The Centers for Medicare & Medicaid Services (CMS) should do a better job of adjusting for health risk grade inflation at Medicare Advantage plans, according to officials at the U.S. Government Accountability Office (GAO).
Carolyn Yocom, a GAO director, delivered that argument Wednesday at a hearing on the U.S. Department of Health and Human Services budget.
The House Energy & Commerce oversight subcommittee organized the hearing to review efforts to reduce the $941 billion in total HHS outlays and the $77 billion in HHS discretionary spending that the Obama administration has projected for fiscal year 2013.
Fiscal year 2013 will start Oct. 1.
The GAO has come up with ideas for many ways that CMS, a major arm of HHS, could cut spending, such as fighting fraud and making sure that Medicaid pilot projects do not increase federal spending, GAO officials say in a written report presented at the hearing.
GAO officials also have suggested steps for cutting spending on Medicare Advantage, a program that gives private insurers a chance to offer Medicare enrollees a substitute for the traditional Medicare health benefits package.

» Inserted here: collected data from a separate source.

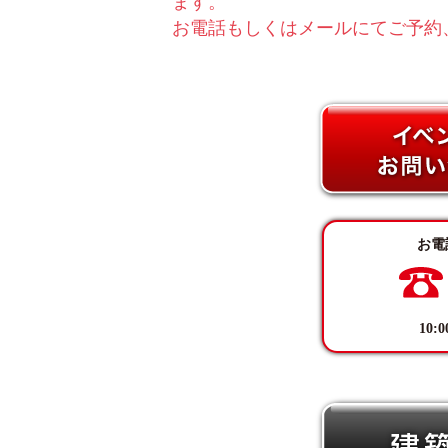
ます。
お電話もしくはメールにてご予約
お電
10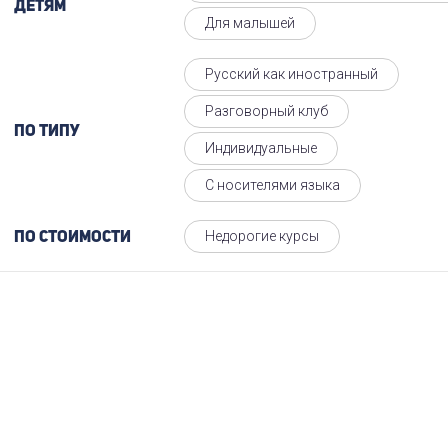
Детям
Для малышей
Русский как иностранный
Разговорный клуб
По типу
Индивидуальные
С носителями языка
Недорогие курсы
По стоимости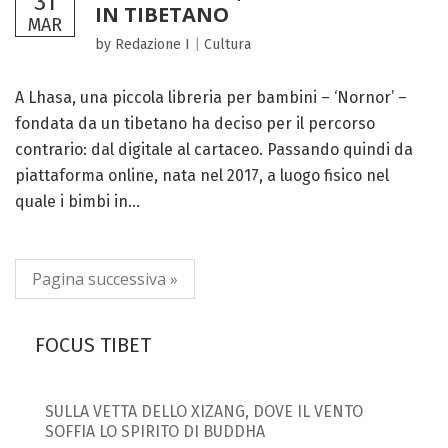
31
IN TIBETANO
MAR
by Redazione I
|
Cultura
A Lhasa, una piccola libreria per bambini – ‘Nornor’ –
fondata da un tibetano ha deciso per il percorso
contrario: dal digitale al cartaceo. Passando quindi da
piattaforma online, nata nel 2017, a luogo fisico nel
quale i bimbi in...
Pagina successiva »
FOCUS TIBET
SULLA VETTA DELLO XIZANG, DOVE IL VENTO
SOFFIA LO SPIRITO DI BUDDHA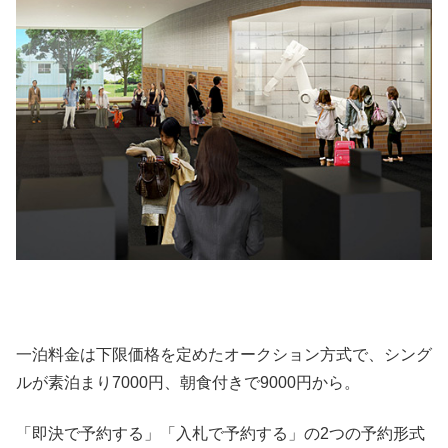
一泊料金は下限価格を定めたオークション方式で、シング
ルが素泊まり7000円、朝食付きで9000円から。
「即決で予約する」「入札で予約する」の2つの予約形式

CMS is supposed to protect Medicare Advantage plans against the risk that some will attract sicker-than-average enrollees by providing risk-based subsidies.
Analyses suggest that Medicare Advantage plans are giving their enrollees risk scores that are about 4.8% to 7.1% too high, GAO officials say.
CMS has tried to compensate for risk grade inflation, but it has made a diagnostic coding gap adjustment of just 3.4%, officials say.
The adjustments CMS did make saved about $2.7 billion in 2010, and making the additional adjustments recommended by the GAO could save an additional $1.2 billion to $3.1 billion, officials say.